» REQUIRED ACTION 1: For each statement below, say whether the article on the 1984 New Hampshire primary agrees with it, answering yes or no and quoting the deciding words from the article. (a) Governor Gallen hints which potential contender he favors. (b) The special commission recommended that New Hampshire hold its presidential primary a week before any other state in 1984. (c) The proposal to put the New Hampshire primary the day after the Iowa caucus was adopted.
» REQUIRED ACTION 2: Proceed with the article on the 1984 New Hampshire primary, picking up right after its last sentence.

[TEXT EXCERPT]

For the most part, Granite State Democrats are not about to take sides in a presidential primary still more than two years away. Even Governor Gallen, who was anything but lukewarm in his enthusiasm for reelection of President Carter in 1980, is not about to hint which of the potential contenders for his party's presidential nomination he may be leaning toward. ''I am sure there will be some good candidates and we will have a very interesting campaign,'' he asserts.

Gallen, who seems all but certain to seek a third two-year term later this year, is elated over the recommendations of a special commission to the Democratic National Committee (DNC) that the Granite State be allowed to hold its presidential primary a week before any other state in 1984.

Gallen voices disappointment that Kennedy supporters and representatives from organized labor on the special panel advising the DNC pushed a proposal that he holds would have lessened the impact of the New Hampshire primary by putting it the day after the Iowa caucus. That move, however, failed in favor of an eight-day time spread pushed by Mondale operatives on the commission.

''We worked very hard for this and I am glad they recognized our unique situation,'' Gallen says enthusiastically, noting that for the past three decades New Hampshire has had the first primary in the nation, and state law mandates that it come not less than a week before balloting anywhere else.

He and other prominent Granite State Democrats supported the commission-endorsed arrangement that, if approved by the DNC, would clear the way for the 1984 Iowa party caucus to be held Feb. 27 and the New Hampshire primary on March 6.

[/TEXT EXCERPT]
[MATERIAL SHOWN]

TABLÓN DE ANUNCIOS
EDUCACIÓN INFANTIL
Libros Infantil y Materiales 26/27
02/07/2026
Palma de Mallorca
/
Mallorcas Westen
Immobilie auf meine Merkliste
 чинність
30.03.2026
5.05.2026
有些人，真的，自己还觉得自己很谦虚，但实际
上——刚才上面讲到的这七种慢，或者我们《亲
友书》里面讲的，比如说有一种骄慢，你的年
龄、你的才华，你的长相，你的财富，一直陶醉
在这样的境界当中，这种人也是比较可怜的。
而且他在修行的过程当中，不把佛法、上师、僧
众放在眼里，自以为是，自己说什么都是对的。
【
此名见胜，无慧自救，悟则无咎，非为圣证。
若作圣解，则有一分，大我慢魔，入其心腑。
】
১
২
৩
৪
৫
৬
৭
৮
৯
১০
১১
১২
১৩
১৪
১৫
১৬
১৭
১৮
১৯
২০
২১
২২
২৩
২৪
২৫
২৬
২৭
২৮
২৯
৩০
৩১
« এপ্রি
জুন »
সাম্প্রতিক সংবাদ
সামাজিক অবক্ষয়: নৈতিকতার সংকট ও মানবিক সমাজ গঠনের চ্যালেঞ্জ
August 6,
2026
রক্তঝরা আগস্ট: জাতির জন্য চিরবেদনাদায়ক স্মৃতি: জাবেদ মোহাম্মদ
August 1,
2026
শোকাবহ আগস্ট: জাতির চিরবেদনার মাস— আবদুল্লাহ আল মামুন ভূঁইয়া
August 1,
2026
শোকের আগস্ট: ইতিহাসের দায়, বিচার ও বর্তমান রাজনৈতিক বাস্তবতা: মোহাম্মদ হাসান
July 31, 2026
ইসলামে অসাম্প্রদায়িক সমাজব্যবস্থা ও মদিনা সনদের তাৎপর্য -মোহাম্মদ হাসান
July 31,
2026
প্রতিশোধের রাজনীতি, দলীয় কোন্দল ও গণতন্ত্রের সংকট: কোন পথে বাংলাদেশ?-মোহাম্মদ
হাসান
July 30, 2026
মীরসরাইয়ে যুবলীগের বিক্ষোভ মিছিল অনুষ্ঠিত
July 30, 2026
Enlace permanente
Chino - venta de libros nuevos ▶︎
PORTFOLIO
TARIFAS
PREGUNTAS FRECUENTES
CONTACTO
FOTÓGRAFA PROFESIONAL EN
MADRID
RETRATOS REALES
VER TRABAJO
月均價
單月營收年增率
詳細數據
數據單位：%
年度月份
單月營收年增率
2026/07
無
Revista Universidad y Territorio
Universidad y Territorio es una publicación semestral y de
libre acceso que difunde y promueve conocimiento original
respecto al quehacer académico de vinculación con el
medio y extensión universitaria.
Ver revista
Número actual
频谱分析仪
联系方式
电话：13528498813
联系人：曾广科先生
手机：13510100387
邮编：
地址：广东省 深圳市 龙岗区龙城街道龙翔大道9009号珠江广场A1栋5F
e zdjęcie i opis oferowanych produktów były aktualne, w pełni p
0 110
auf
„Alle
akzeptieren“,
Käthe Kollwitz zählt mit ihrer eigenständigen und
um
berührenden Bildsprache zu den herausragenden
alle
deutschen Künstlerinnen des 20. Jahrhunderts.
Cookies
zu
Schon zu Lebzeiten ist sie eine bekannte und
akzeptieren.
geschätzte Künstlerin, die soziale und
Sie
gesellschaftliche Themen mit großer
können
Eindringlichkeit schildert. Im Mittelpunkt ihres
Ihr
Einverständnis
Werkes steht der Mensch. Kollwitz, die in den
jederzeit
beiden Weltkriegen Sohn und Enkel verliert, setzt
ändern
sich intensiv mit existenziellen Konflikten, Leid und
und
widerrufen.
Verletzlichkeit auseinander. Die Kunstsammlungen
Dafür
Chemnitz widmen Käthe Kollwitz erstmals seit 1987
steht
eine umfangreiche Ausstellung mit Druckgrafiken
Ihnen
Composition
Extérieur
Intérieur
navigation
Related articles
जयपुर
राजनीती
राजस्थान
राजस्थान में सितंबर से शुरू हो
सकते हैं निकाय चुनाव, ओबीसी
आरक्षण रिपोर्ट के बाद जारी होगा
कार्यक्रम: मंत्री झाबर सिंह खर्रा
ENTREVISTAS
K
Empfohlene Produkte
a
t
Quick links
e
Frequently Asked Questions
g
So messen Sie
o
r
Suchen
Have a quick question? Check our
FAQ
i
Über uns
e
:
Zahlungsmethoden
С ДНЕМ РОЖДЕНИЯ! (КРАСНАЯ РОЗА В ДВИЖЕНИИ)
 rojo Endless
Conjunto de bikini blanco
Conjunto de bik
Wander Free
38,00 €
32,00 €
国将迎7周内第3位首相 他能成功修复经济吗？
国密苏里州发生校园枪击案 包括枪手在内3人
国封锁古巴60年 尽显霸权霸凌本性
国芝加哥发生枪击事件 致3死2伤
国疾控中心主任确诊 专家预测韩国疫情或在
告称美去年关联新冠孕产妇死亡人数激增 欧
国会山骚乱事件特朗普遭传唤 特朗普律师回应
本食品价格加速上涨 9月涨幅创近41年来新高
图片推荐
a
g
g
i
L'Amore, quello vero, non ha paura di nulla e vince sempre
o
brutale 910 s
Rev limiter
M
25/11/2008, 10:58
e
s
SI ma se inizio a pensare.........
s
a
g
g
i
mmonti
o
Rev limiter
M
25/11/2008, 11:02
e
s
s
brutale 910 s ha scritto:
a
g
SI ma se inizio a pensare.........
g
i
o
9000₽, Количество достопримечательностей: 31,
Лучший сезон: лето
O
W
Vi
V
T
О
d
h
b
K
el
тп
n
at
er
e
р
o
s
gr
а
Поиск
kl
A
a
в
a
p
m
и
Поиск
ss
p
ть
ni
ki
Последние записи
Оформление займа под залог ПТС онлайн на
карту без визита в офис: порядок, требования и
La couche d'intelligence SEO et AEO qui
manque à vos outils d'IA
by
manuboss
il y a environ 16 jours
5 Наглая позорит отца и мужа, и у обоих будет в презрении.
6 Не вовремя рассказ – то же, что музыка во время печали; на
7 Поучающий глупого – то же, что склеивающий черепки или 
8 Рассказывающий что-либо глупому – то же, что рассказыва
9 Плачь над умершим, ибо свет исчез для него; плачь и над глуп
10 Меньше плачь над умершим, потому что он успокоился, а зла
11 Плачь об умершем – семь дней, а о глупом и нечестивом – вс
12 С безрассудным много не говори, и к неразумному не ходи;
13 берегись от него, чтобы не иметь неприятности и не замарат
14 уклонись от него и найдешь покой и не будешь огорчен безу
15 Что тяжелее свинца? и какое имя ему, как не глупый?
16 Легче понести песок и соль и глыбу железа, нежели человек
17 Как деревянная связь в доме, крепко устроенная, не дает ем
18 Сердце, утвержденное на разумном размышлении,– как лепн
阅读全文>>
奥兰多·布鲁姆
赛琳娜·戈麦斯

[/MATERIAL SHOWN]

» EXERCISE RESPONSE 1:
(a) No: "is not about to hint which of the potential contenders for his party's presidential nomination he may be leaning toward"
(b) Yes: "that the Granite State be allowed to hold its presidential primary a week before any other state in 1984"
(c) No: "That move, however, failed in favor of an eight-day time spread pushed by Mondale operatives on the commission."

» EXERCISE RESPONSE 2:
The remaining states and territories entitled to delegates at the Democratic National Convention would hold their primaries during a 13-week period, commencing March 13.

Continuing the tradition of the first primary in the nation is not only popular within state Democratic circles but among Republicans as well. As a small state, New Hampshire offers every legitimate candidate a forum and a chance at victory and recognition, Gallen emphasizes, adding that''our voters take the primary very seriously and we measure the candidates very carefully.''

He recalls how campaigning in his state helped launch Mr. Carter on his successful 1976 bid for the Democratic nomination and the presidency. Two years ago New Hampshire gave a similar push to Ronald Reagan, who, after losing the Iowa caucuses to George Bush, gained his first big boost toward the GOP nomination and White House here.

That this remains pretty much Reagan territory is underscored by the fact that a small army of New Hampshire GOP activists, including former state party chairman Gerald Carmen, have joined the Reagan administration over the past 12 months. State party leadership remains in conservative hands.